Dataset entries:
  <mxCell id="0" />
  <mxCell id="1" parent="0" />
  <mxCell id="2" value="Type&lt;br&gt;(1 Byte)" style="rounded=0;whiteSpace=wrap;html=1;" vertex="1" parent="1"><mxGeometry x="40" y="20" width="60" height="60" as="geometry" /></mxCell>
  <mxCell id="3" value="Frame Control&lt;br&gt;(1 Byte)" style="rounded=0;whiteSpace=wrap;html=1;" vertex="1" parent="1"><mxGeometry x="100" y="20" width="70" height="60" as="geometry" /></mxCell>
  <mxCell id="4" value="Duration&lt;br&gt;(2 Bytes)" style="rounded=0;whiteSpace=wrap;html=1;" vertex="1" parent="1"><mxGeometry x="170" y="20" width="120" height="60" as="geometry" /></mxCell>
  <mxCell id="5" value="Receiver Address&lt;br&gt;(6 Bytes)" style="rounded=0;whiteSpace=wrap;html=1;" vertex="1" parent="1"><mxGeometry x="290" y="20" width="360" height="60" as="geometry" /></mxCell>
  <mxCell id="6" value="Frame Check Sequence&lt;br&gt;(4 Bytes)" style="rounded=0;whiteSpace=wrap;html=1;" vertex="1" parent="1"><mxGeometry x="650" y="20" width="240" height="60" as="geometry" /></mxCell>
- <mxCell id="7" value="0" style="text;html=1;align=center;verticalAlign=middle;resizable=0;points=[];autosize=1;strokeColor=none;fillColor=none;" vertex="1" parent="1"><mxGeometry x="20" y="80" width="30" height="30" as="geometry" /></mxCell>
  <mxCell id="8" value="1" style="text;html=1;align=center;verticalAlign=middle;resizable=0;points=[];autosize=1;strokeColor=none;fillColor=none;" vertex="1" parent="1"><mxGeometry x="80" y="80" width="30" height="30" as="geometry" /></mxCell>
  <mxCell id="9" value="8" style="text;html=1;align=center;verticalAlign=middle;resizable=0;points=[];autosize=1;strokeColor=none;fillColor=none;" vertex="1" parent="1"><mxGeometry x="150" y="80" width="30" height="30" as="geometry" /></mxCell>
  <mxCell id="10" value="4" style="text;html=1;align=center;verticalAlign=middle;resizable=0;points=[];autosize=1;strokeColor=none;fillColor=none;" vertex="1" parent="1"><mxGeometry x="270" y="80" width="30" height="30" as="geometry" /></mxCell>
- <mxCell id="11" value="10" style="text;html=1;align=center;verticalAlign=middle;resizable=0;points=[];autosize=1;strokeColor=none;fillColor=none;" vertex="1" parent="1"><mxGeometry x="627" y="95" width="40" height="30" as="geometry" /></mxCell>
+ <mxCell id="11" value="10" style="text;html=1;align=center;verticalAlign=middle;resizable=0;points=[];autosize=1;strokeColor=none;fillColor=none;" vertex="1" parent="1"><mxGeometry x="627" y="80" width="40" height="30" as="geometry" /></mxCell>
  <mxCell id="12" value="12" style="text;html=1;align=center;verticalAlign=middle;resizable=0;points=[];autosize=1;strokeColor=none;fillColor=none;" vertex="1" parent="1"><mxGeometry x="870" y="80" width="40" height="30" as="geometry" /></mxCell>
==
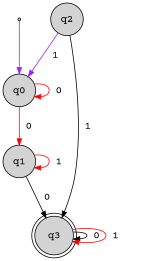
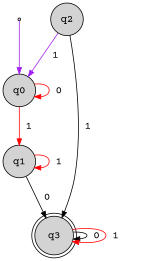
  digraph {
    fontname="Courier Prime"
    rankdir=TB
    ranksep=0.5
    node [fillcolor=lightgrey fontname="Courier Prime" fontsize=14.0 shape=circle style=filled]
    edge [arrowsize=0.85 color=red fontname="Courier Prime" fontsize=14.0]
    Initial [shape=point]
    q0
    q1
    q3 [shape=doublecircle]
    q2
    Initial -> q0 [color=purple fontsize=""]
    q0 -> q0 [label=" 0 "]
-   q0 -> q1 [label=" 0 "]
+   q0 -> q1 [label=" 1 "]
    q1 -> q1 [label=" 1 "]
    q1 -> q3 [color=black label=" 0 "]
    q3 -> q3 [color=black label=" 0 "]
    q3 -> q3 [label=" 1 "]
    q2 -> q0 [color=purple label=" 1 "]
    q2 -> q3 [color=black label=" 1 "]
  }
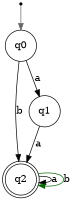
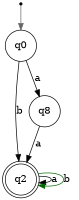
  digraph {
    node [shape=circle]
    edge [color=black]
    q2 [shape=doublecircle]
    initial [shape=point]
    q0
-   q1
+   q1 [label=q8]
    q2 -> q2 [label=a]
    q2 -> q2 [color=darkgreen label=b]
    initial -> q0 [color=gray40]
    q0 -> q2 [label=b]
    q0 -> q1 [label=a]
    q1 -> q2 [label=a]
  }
==
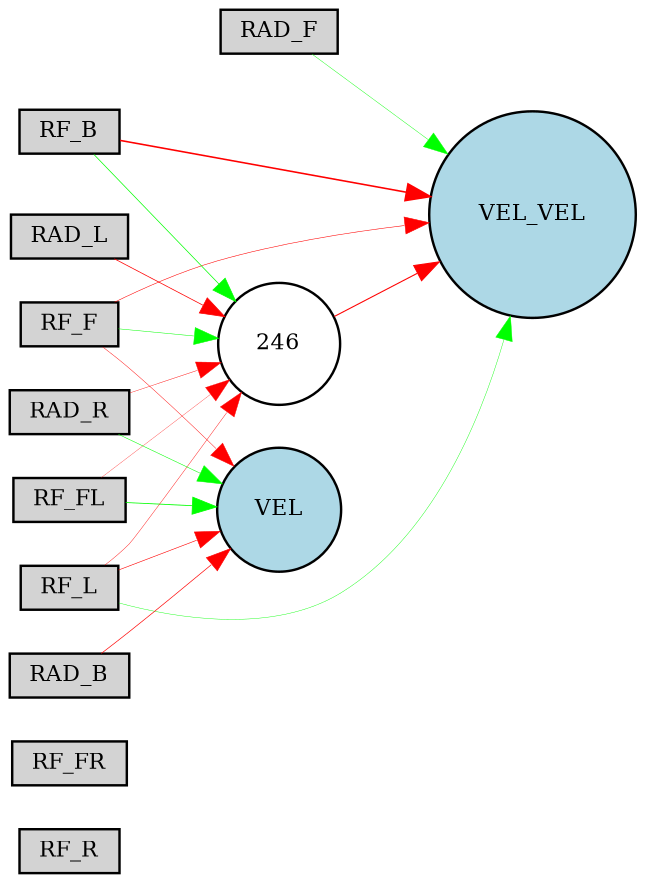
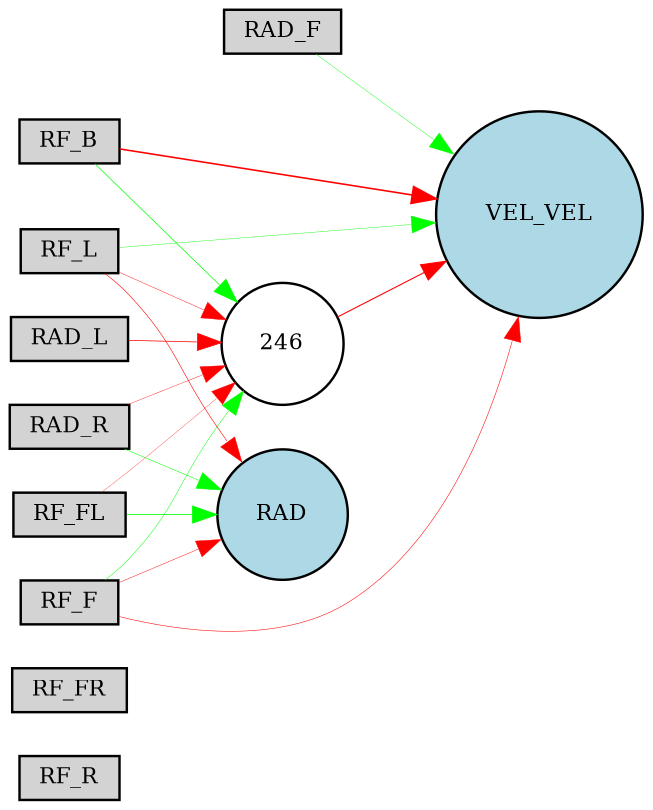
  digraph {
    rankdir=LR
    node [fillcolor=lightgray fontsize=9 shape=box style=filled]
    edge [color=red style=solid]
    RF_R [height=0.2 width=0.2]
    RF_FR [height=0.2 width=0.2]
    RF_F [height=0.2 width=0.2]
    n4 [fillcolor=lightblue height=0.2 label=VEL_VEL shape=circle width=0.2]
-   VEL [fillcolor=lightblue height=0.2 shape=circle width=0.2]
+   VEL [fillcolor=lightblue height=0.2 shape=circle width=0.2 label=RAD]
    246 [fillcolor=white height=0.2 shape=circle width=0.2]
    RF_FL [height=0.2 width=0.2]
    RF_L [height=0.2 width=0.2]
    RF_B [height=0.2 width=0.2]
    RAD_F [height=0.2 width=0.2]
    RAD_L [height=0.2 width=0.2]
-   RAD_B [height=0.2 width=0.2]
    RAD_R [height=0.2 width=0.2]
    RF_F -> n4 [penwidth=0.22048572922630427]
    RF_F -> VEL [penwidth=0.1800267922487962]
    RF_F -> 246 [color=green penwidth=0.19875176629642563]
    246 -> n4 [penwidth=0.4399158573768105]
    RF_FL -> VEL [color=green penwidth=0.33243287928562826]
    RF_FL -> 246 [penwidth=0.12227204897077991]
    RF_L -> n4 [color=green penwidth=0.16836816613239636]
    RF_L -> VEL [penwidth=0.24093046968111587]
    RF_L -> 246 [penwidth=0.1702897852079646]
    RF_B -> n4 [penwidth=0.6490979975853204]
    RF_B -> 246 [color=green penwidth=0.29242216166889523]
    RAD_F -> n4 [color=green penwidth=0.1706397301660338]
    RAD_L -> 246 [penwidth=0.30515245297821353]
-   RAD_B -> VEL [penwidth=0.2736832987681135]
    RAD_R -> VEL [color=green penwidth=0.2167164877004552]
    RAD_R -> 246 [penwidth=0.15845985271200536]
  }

Job:
Show every line above that contains the string "purple", treating uppercase and lowercase letters as distinct.

Answer:
    Initial -> q0 [color=purple fontsize=""]
    q2 -> q0 [color=purple label=" 1 "]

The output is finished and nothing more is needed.